How can one both exist naturally and exist alternately on Facebook? Sure enough, there are dissimilarities and notable separations, but the problem which I wished to expose was that there is also an alternate reality. This Facebook reality is abject to us: it captures reality in a mimicked fashion and skews it so that we see life through different lenses. It is in this fashion that we are contorted by the influx of Facebook feedback and faced yet again with questioning the authenticity of the self in reality.
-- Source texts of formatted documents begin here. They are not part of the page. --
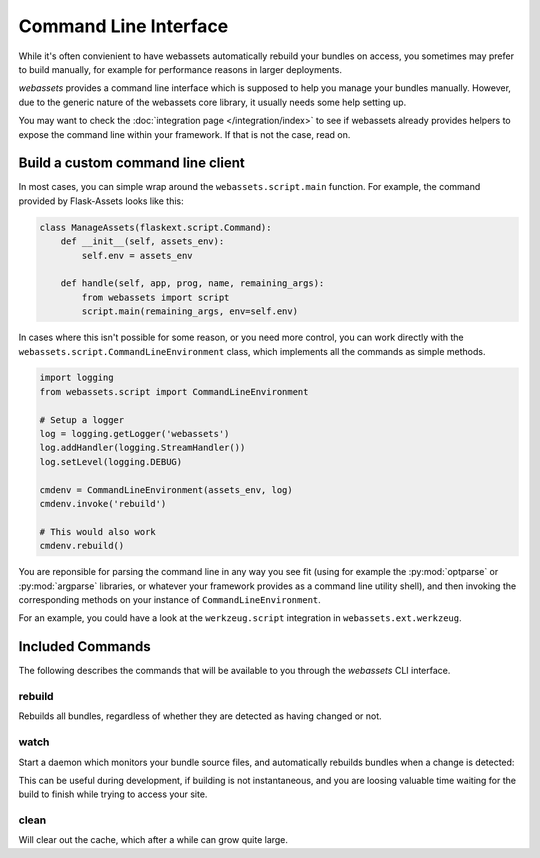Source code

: ======================
Command Line Interface
======================

While it's often convienient to have webassets automatically rebuild
your bundles on access, you sometimes may prefer to build manually,
for example for performance reasons in larger deployments.

*webassets* provides a command line interface which is supposed to help
you manage your bundles manually. However, due to the generic nature of
the webassets core library, it usually needs some help setting up.

You may want to check the :doc:`integration page </integration/index>`
to see if webassets already provides helpers to expose the command line
within your framework. If that is not the case, read on.


----------------------------------
Build a custom command line client
----------------------------------

In most cases, you can simple wrap around the ``webassets.script.main``
function. For example, the command provided by Flask-Assets looks like
this:

.. code-block:: python

    class ManageAssets(flaskext.script.Command):
        def __init__(self, assets_env):
            self.env = assets_env

        def handle(self, app, prog, name, remaining_args):
            from webassets import script
            script.main(remaining_args, env=self.env)


In cases where this isn't possible for some reason, or you need more
control, you can work directly with the
``webassets.script.CommandLineEnvironment`` class, which implements all
the commands as simple methods.

.. code-block:: python

    import logging
    from webassets.script import CommandLineEnvironment

    # Setup a logger
    log = logging.getLogger('webassets')
    log.addHandler(logging.StreamHandler())
    log.setLevel(logging.DEBUG)

    cmdenv = CommandLineEnvironment(assets_env, log)
    cmdenv.invoke('rebuild')

    # This would also work
    cmdenv.rebuild()


You are reponsible for parsing the command line in any way you see fit
(using for example the :py:mod:`optparse` or :py:mod:`argparse` libraries,
or whatever your framework provides as a command line utility shell), and
then invoking the corresponding methods on your instance of
``CommandLineEnvironment``.

For an example, you could have a look at the ``werkzeug.script``
integration in ``webassets.ext.werkzeug``.


.. _script-commands:

-----------------
Included Commands
-----------------

The following describes the commands that will be available to you through
the *webassets* CLI interface.

rebuild
-------

Rebuilds all bundles, regardless of whether they are detected as having
changed or not.


watch
-----

Start a daemon which monitors your bundle source files, and
automatically rebuilds bundles when a change is detected:

This can be useful during development, if building is not instantaneous,
and you are loosing valuable time waiting for the build to finish while
trying to access your site.


clean
-----

Will clear out the cache, which after a while can grow quite large.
My final point was cleverly written out before I erased it and replaced it with the sentence that you are reading now. This component of the Facebook dilemma features the undo function: the ability to reverse, undo, or delete almost anything you do on Facebook. No longer do people need to think before they talk if there is a function which can erase what was said with merely one click. What does this mean for the self? One way to quite understand this is to imagine having a conversation with someone. You ask her a question and await her response. Then, when she is talking, as you assume because her mouth is moving, you hear nothing come out. You look upon her quizzically as this strange phenomenon occurs. Then her mouth stops and you hear the response and usually all is well. But for the few moments of phenomenon, you were lost, confused and curious as to what was being said. This is similar to the words of a person being deleted before being sent to you. There is also the case where the words are sent, but immediately deleted later, but the two cases are nearly identical for the sake of this argument.
These words were bits of consciousness streamed onto the keyboard and into data on a computer. The real doubt arises when you try to figure out what was trying to be said. Surely you can cast the matter aside, but words that existed and that could have been meant for you were held captive and disintegrated before you were even able to cast your own judgment on their value. Simply, you were robbed of your thinking capacities and manipulated by the other person to believe that the words you ultimately read were meant all along.

This runs into several problems of its own. Like, what am I reading on Facebook that is really significant? How much of this was cleverly thought of before reaching their wall? What were they originally writing before they erased it and replaced it with this message? The answers to these questions may overwhelmingly lead to dead ends or irrelevancies. But one may never know because the opportunity to think was controlled by a person thousands of miles away.

To think this way is to think like a madman. It’s dangerous and unhealthy. Which is why when we ask “What were you saying?” we may often get the response “don’t worry about it.” But what you see in a blog post may or may not be what was originally intended in the mind of the blogger, who knows? What you can do is judge based on what you see, and know for yourself that you are using your mental capacities to evaluate your self’s integrity. Sometimes the safest way is the simplest way, but if we allow our senses to guide us, then we may not give ourselves the opportunity to exercise our free will of mind, so it’s as if it doesn’t exist. That’s why it would never hurt to peek a little more into a situation and gather information to make educated conclusions of matters for yourself. After all, it’s because we can think for ourselves that our individual self exists, no matter how manipulated it may be. “Cogito ergo sum” –Descartes.